Christians have received great grace from God: we have been raised from death to life so that we can live by faith. But it is an even greater grace from God to be preserved throughout the entirety of our lives so that we can die in faith. That is indeed a divine death which brings almost unimaginable blessings to those who experience it.

The epitaph for the faithful, given from the pen of the inspired writer of Hebrews, echoes in eternity. It matters not how “these all” died. Some died at a ripe old age after many years of fruitful service to their God. Others were called home during the springtime of their lives. Still others died a martyr’s death. But regardless of the timing of their departure, they went out through the veil in faith, and that is all that truly matters.

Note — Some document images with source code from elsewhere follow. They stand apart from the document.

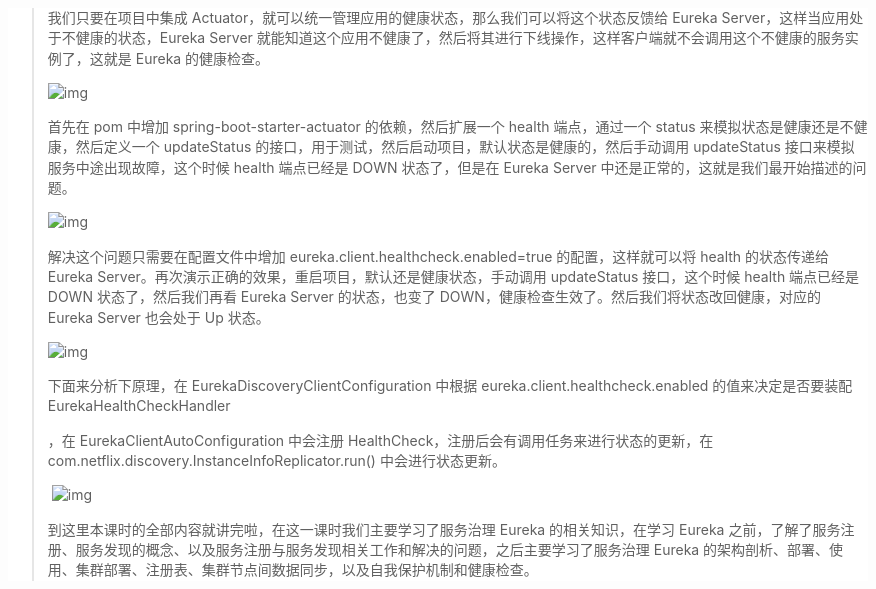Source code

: >
>  
>
> 我们只要在项目中集成 Actuator，就可以统一管理应用的健康状态，那么我们可以将这个状态反馈给 Eureka Server，这样当应用处于不健康的状态，Eureka Server 就能知道这个应用不健康了，然后将其进行下线操作，这样客户端就不会调用这个不健康的服务实例了，这就是 Eureka 的健康检查。
>
> ![img](http://s0.lgstatic.com/i/image2/M01/8F/46/CgoB5l2DSkmATe2YAEUUfso8HwQ005.gif)
>
> 首先在 pom 中增加 spring-boot-starter-actuator 的依赖，然后扩展一个 health 端点，通过一个 status 来模拟状态是健康还是不健康，然后定义一个 updateStatus 的接口，用于测试，然后启动项目，默认状态是健康的，然后手动调用 updateStatus 接口来模拟服务中途出现故障，这个时候 health 端点已经是 DOWN 状态了，但是在 Eureka Server 中还是正常的，这就是我们最开始描述的问题。
>
> 
>
> ![img](http://s0.lgstatic.com/i/image2/M01/8F/66/CgotOV2DSoSAQogtAEgPG3L5yOk199.gif)
>
> 
>
> 解决这个问题只需要在配置文件中增加 eureka.client.healthcheck.enabled=true 的配置，这样就可以将 health 的状态传递给 Eureka Server。再次演示正确的效果，重启项目，默认还是健康状态，手动调用 updateStatus 接口，这个时候 health 端点已经是 DOWN 状态了，然后我们再看 Eureka Server 的状态，也变了 DOWN，健康检查生效了。然后我们将状态改回健康，对应的 Eureka Server 也会处于 Up 状态。
>
> 
>
> ![img](http://s0.lgstatic.com/i/image2/M01/8F/66/CgotOV2DSniAAsVsAKWzlP4d_Nk477.gif)
>
> 
>
> 下面来分析下原理，在 EurekaDiscoveryClientConfiguration 中根据 eureka.client.healthcheck.enabled 的值来决定是否要装配 EurekaHealthCheckHandler
>
> ，在 EurekaClientAutoConfiguration 中会注册 HealthCheck，注册后会有调用任务来进行状态的更新，在 com.netflix.discovery.InstanceInfoReplicator.run() 中会进行状态更新。
>
> ​    ![img](http://s0.lgstatic.com/i/image2/M01/8F/65/CgotOV2DSRuAI2hZAADmCSYm54U160.png)   
>
> 到这里本课时的全部内容就讲完啦，在这一课时我们主要学习了服务治理 Eureka 的相关知识，在学习 Eureka 之前，了解了服务注册、服务发现的概念、以及服务注册与服务发现相关工作和解决的问题，之后主要学习了服务治理 Eureka 的架构剖析、部署、使用、集群部署、注册表、集群节点间数据同步，以及自我保护机制和健康检查。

What starts in faith will end in faith because the Faithful One has promised to preserve us to the end (Philippians 1:6). The saints of God who died in faith did not trust in their own merits nor rest in the glory of their own good works. No, they looked only to Him who gave them the faith they lived by and died in. Living by faith looks both to the past and to the present. Dying in faith looks to the promised future which we do not presently possess, yearning with confident expectation for “the city that is to come” (Hebrews 13:14), where the saints of God will enter into the unbroken and unchanging presence of their Lord and Savior and rejoice in every spiritual blessing.

Here indeed is cosmic comfort: Whether we live or we die, we do so in faith, trusting in the Lord’s faithfulness to His covenant promises. God is not a man that He should ever lie or change His mind (Numbers 23:19). The promises of God are as certain and secure as they are satisfying, and each one of those promises finds its “Yes” and “Amen” in Christ (2 Corinthians 1:20).

We all die; the question is how we will die. Either we die in faith or we die in our sin. To die in sin is to spend eternity separated from the love of God and surrounded by His eternal wrath and judgment. But to die in faith is to live submerged in the shining sea of the Savior’s eternal light and love.

So . . . how will your epitaph read when you breathe your last? If you are trusting in Christ alone, by grace alone, through faith alone, it will read as it does for all those in the “Faith Hall of Fame”—These all died in faith. And that is a divine death indeed!

This is the Gospel. This is grace for your race. NEVER FORGET THAT . . . AMEN!